Looking into the future of predicting the outcome of the Bonneville Dam, it would be interesting to create an action plan for the dam for every scenario of the earthquake and calculating its chance of failure. This would constitute a more quantitative analysis. Each action plan would be a different rhetoric and the term “failure” would have to be defined, but it would be helpful for Bonneville to create at least an evacuation plan for the impending earthquake. Along those lines, another research alternative would be understanding the range of possible
damage to hydroelectric power is important for broader resilience and merits further research. It would also be interesting to interview people regarding their perceptions of the dam and how their image of the dam could change in the face of the 9.0 Cascadia earthquake.

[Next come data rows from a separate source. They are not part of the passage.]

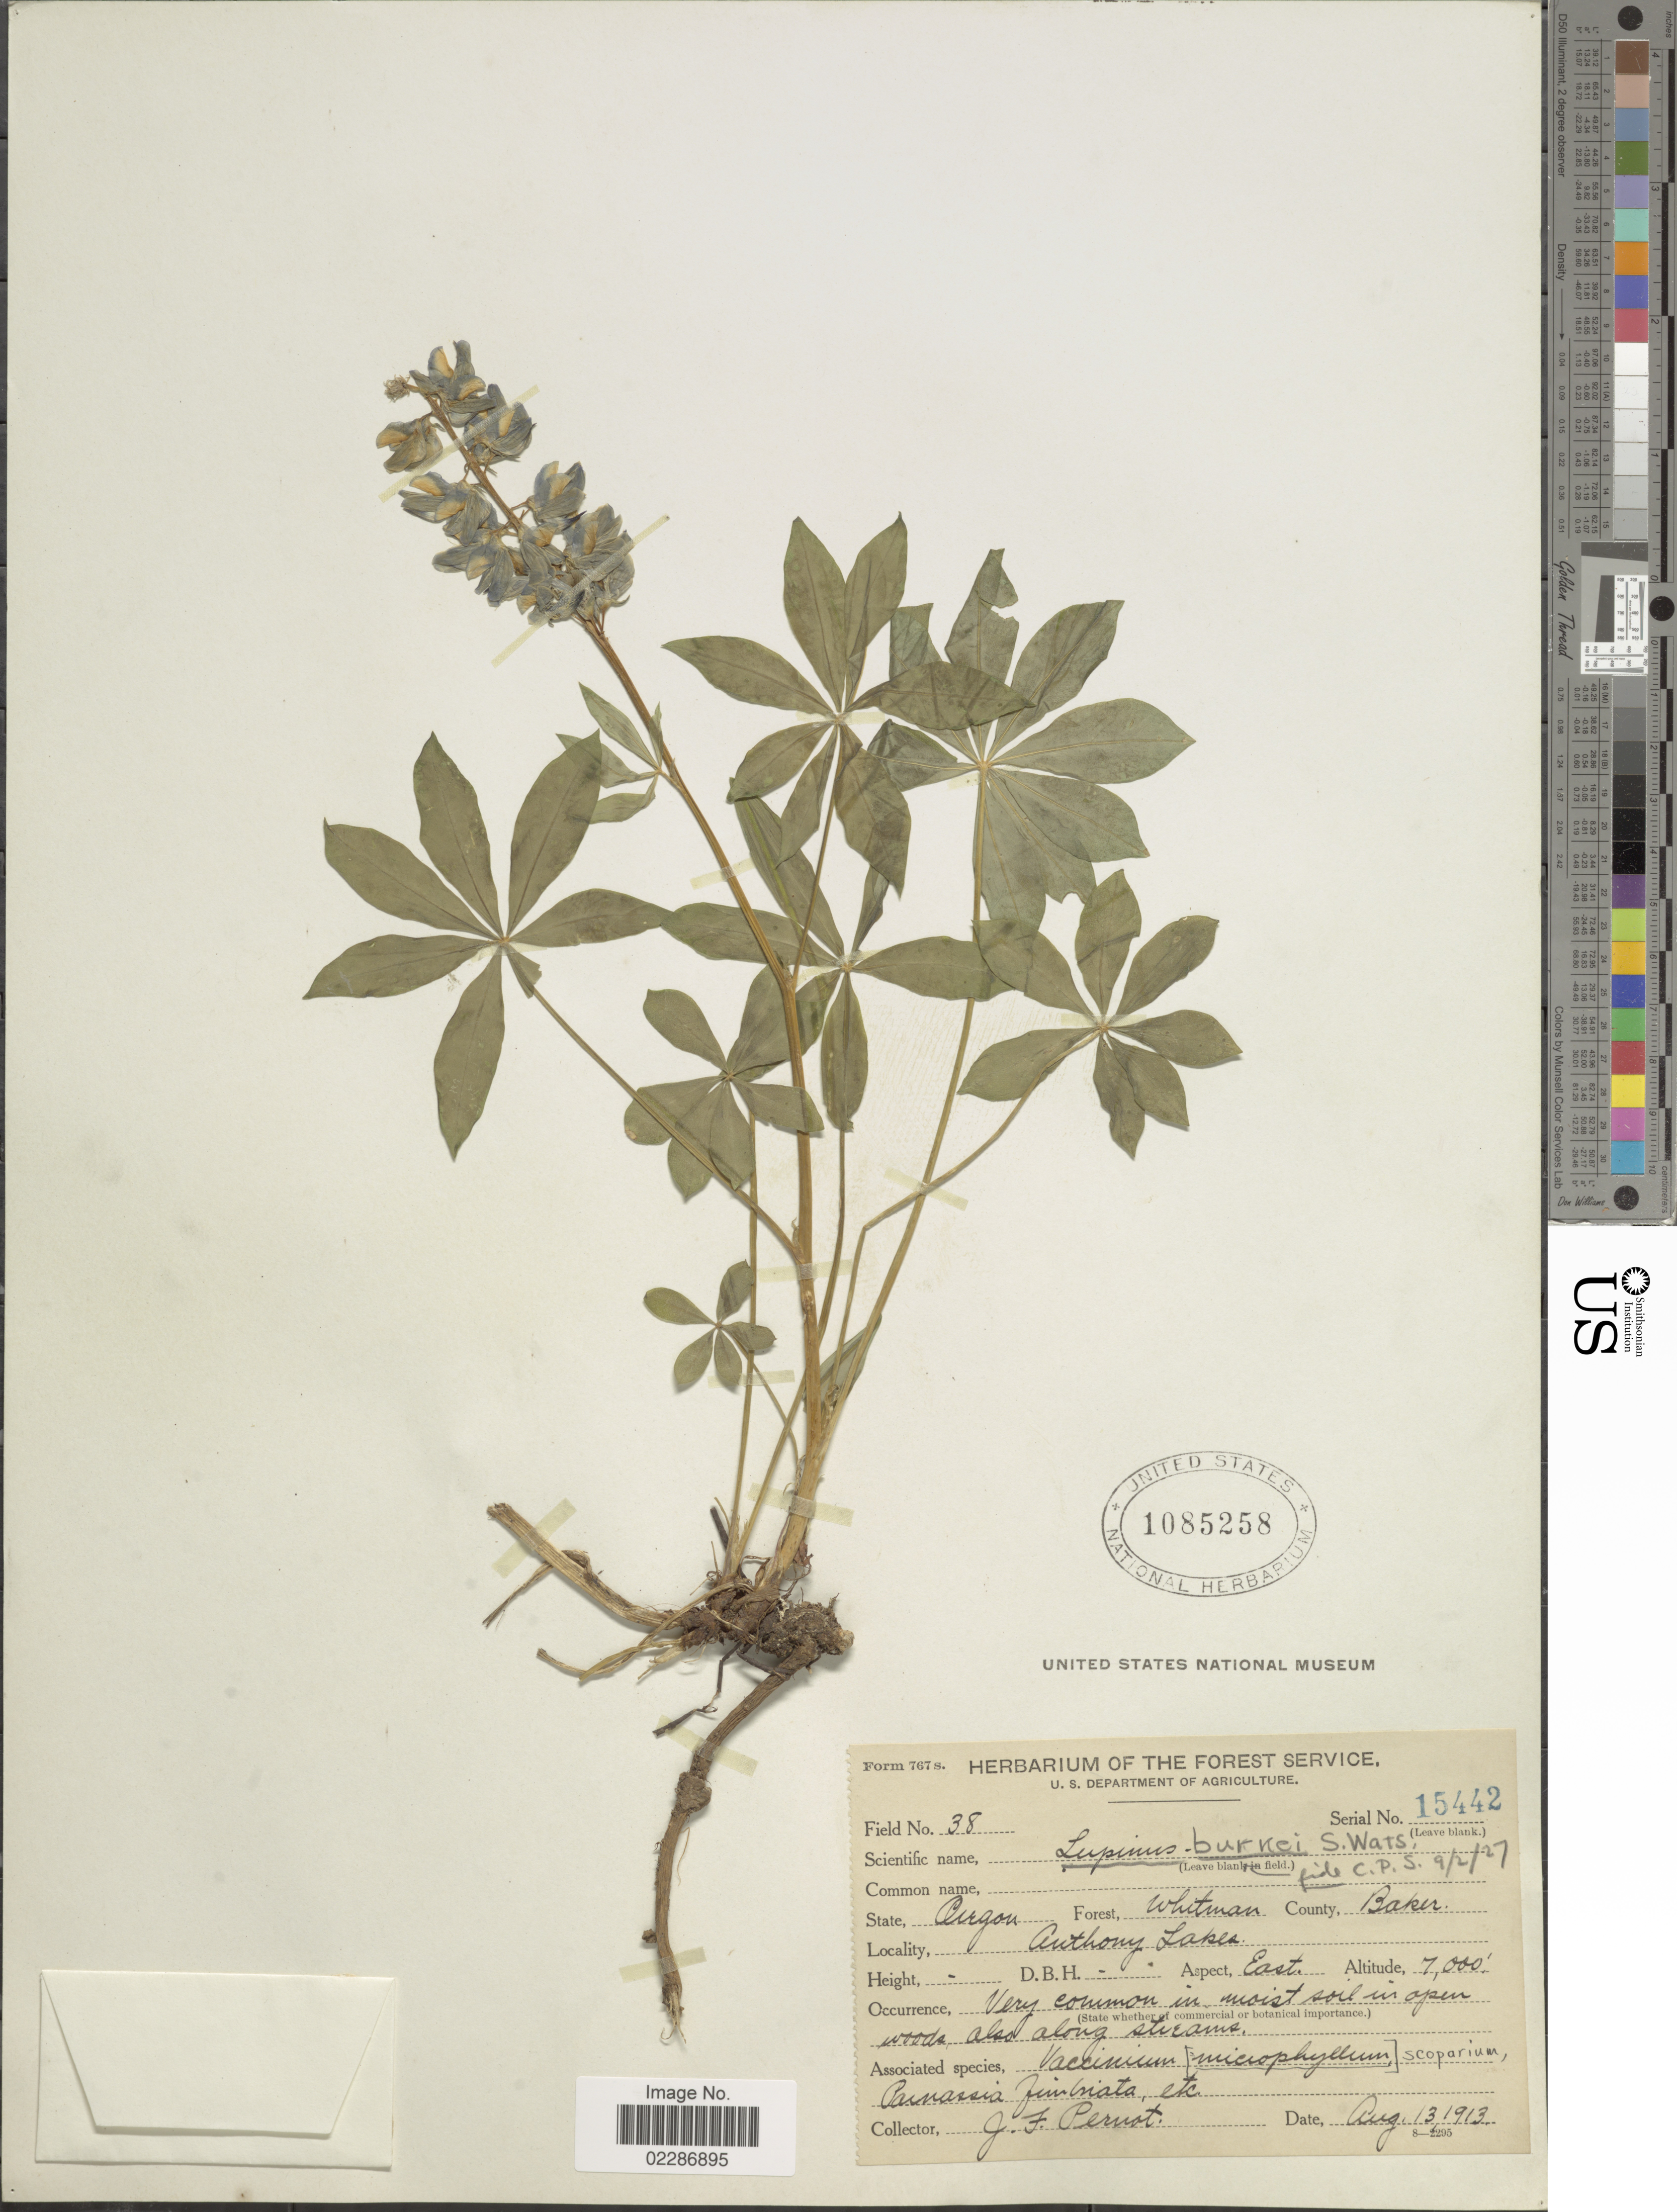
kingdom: Plantae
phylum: Tracheophyta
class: Magnoliopsida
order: Fabales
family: Fabaceae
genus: Lupinus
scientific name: Lupinus burkei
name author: S. Watson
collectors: J. Pernot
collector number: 38/15442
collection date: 1913-08-13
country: United States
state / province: Oregon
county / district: Baker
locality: Forest Whitman, County Baker, Anthony Lakes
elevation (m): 2134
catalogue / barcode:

Our project is largely hypothetical and covers a range of possible futures. While this certainly inhibits our ability to speculate from real occurrences, it does provide important lessons. When planning for the future, whether it be building a long-lasting structure or created an emergency action plan for one that already exists, there are so many possibilities and unforeseen circumstances that might alter the course of action. Planning for change, particularly change by disaster, can never be guaranteed to be correct. Furthermore, the building and maintenance of structures is an investment in some belief in the future. If that belief in is a resilient structure that can overpower the earth, as dams classically are seen, then perhaps challenges to this mindset are less likely to be taken seriously. These beliefs, which inspire and sustain the structures of our civilizations, are bound to change over time. Here we see the shift from wonder of the world, to ecological misstep, to responsible and functional historic monument. What’s next for the Bonneville Dam? How will the structures of our civilization be remembered and how do geologic events influence that perspective? Perhaps sometime in the next fifty years, the Cascadia earthquake will contribute to the many answers to this question.